◆ **PROBLEM**:
Write out the records word for word, from the line with "left knee: (302, 511, 20)" up to and including the line with "left hip: (711, 405, -6)".

◆ **INPUT**:

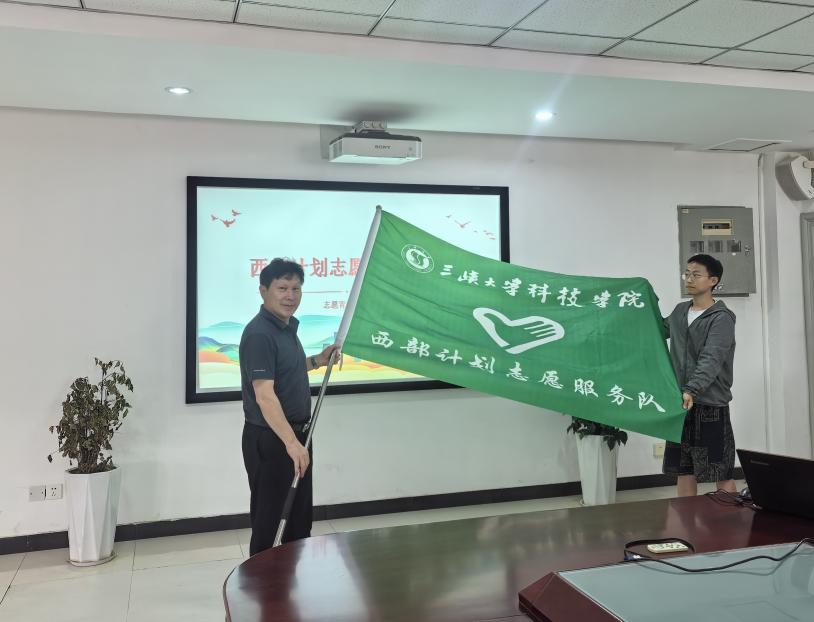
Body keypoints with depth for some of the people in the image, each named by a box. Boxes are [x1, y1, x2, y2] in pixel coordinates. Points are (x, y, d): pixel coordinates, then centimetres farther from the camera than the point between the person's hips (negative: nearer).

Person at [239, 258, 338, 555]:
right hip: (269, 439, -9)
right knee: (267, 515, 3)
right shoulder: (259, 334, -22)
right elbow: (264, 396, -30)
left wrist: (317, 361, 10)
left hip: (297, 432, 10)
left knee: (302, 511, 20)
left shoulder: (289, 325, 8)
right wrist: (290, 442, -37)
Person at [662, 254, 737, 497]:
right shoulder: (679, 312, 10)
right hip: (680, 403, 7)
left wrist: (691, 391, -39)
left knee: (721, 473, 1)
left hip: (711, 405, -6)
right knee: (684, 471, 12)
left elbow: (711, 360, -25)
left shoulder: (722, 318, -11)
--
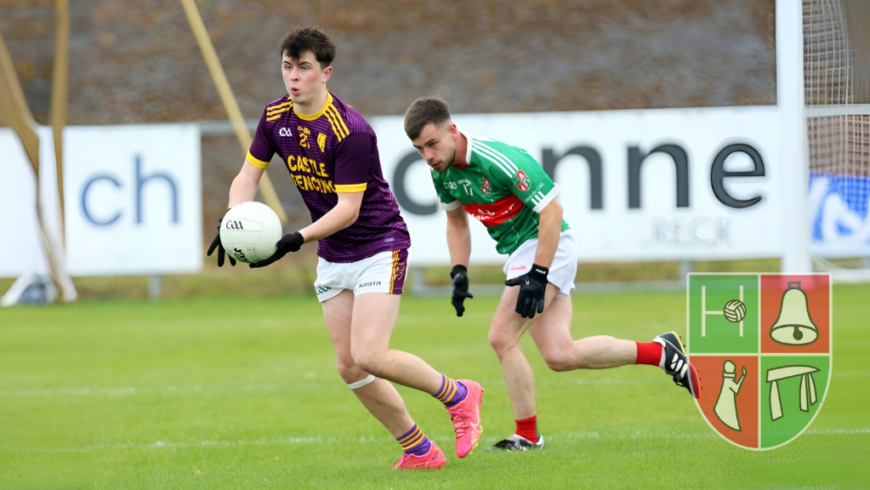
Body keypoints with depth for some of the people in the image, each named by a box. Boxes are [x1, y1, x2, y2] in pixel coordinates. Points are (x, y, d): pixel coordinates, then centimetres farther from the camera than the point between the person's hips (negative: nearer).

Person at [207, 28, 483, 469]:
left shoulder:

◆ **EXERCISE OUTPUT**:
left knee: (302, 511, 20)
left shoulder: (289, 325, 8)
right wrist: (290, 442, -37)
Person at [662, 254, 737, 497]:
right shoulder: (679, 312, 10)
right hip: (680, 403, 7)
left wrist: (691, 391, -39)
left knee: (721, 473, 1)
left hip: (711, 405, -6)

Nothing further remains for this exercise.